Assessment of academic functioning: Why is this child not completing school work? Is the work too difficult (always a possibility), or is the child too difficult? This part of the assessment doesn’t have to be all that deep, but it does need to settle the issue of potential versus performance.

Assessment of intellectual functioning: IQ testing can signal areas of interest, strengths and needs, learning modalities and potential for insight, all of which are helpful in developing intervention. Extremes in intellectual functioning can present difficulty. Mentally retarded oppositional and defiant youngsters are resistant to change; they have trouble developing insight into their behavior (they have to experience consequences instead of considering “What if …” as motivation to change behavior). Of course, if a child is seriously deficient in intellectual skills, you probably already know it. Really bright youngsters, on the other hand, already know they’re smarter than the adults; they stay a jump ahead of everyone.

Projective assessment: Projective assessment consists of questions and challenges that have no right or wrong answers. This assessment serves to evaluate how youngsters structure their responses to the tasks. Assessment instruments include the famous “ink blot” cards, sentence completion questions and open-ended thematic (story) cards. The examiner looks for content and patterns of responses that can lend insight into the child’s emotional and psychological state. Since youngsters typically have little experience with projective assessment, this part of the evaluation is difficult for the child to “fake” or manipulate. For the same reason, it’s a part of the assessment that can make them uncomfortable. But even this discomfort is diagnostically valuable; it shows how youngsters handle situations they cannot control.

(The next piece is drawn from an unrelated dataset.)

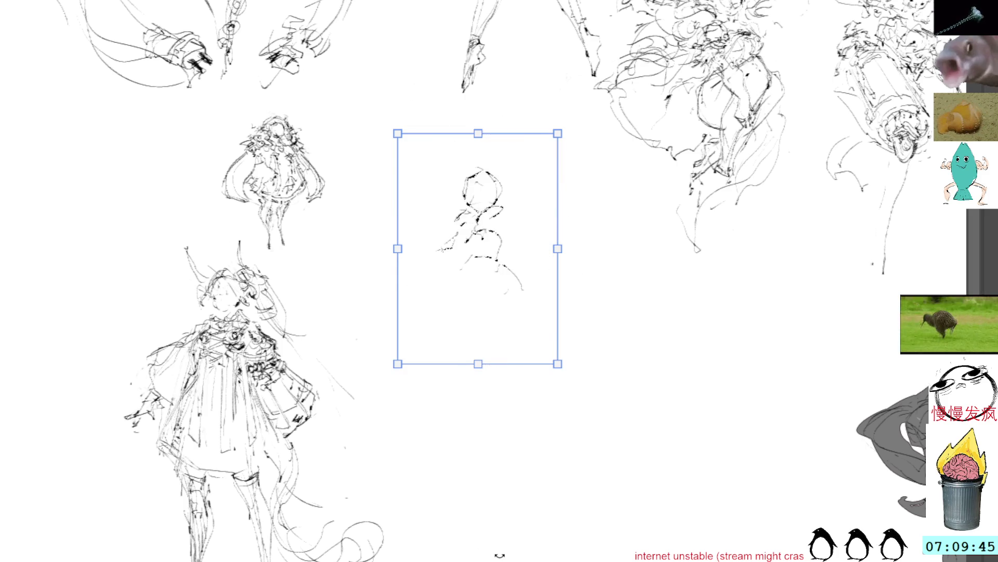
pyautogui.press('Return')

Diagnostic Interview: I put the diagnostic (clinical) interview at the end of the assessment because it can affect rapport. However, in the hands of a skilled and compassionate interviewer, it can deepen rapport. It just depends. I use an interview I wrote; it consists of 155 questions that sample a child’s perception of how they operate in the essential “Life Fields” of school, home and community, peers and self. The interview is extremely comprehensive, covering everything from relationships to drug/alcohol use to depression to suicidal thoughts or gestures. (Obviously, I don’t use the whole interview with young children.) The interview not only collects valuable information in the child’s own words, it lets the child consider their needs and priorities for intervention. What better place to start counseling or therapy than with an issue the child already sees as pertinent?

 

What it Means, Where to Go, What to Pay

Any psychologist will tell you that the most difficult part of an assessment is the challenge of making sense of all the information collected. This involves pulling together all the pieces and parts into a narrative interpretation of the assessment, providing a diagnosis (if appropriate), and offering plenty of practical recommendations for treatment and intervention at home and school.

A comprehensive assessment is usually done by a psychologist, but it can be done by anyone having the training and certification or licensure to do so. I recommend that parents find someone who specializes in children and adolescents. A referral from a pediatrician would be a good place to start, as would the psychology or special education departments of a local university. Large counties, especially those with large cities, often have a psychological association; members can be accessed through a referral line. Also, child psychiatrists sometimes have a psychologist on staff or available to do assessments.

Fees vary, but generally run between $500 and $1500, depending on customary fees in the area and, quite frankly, the reputation and track record of the assessment professional. These expenses are usually covered, at least in part, under health insurance.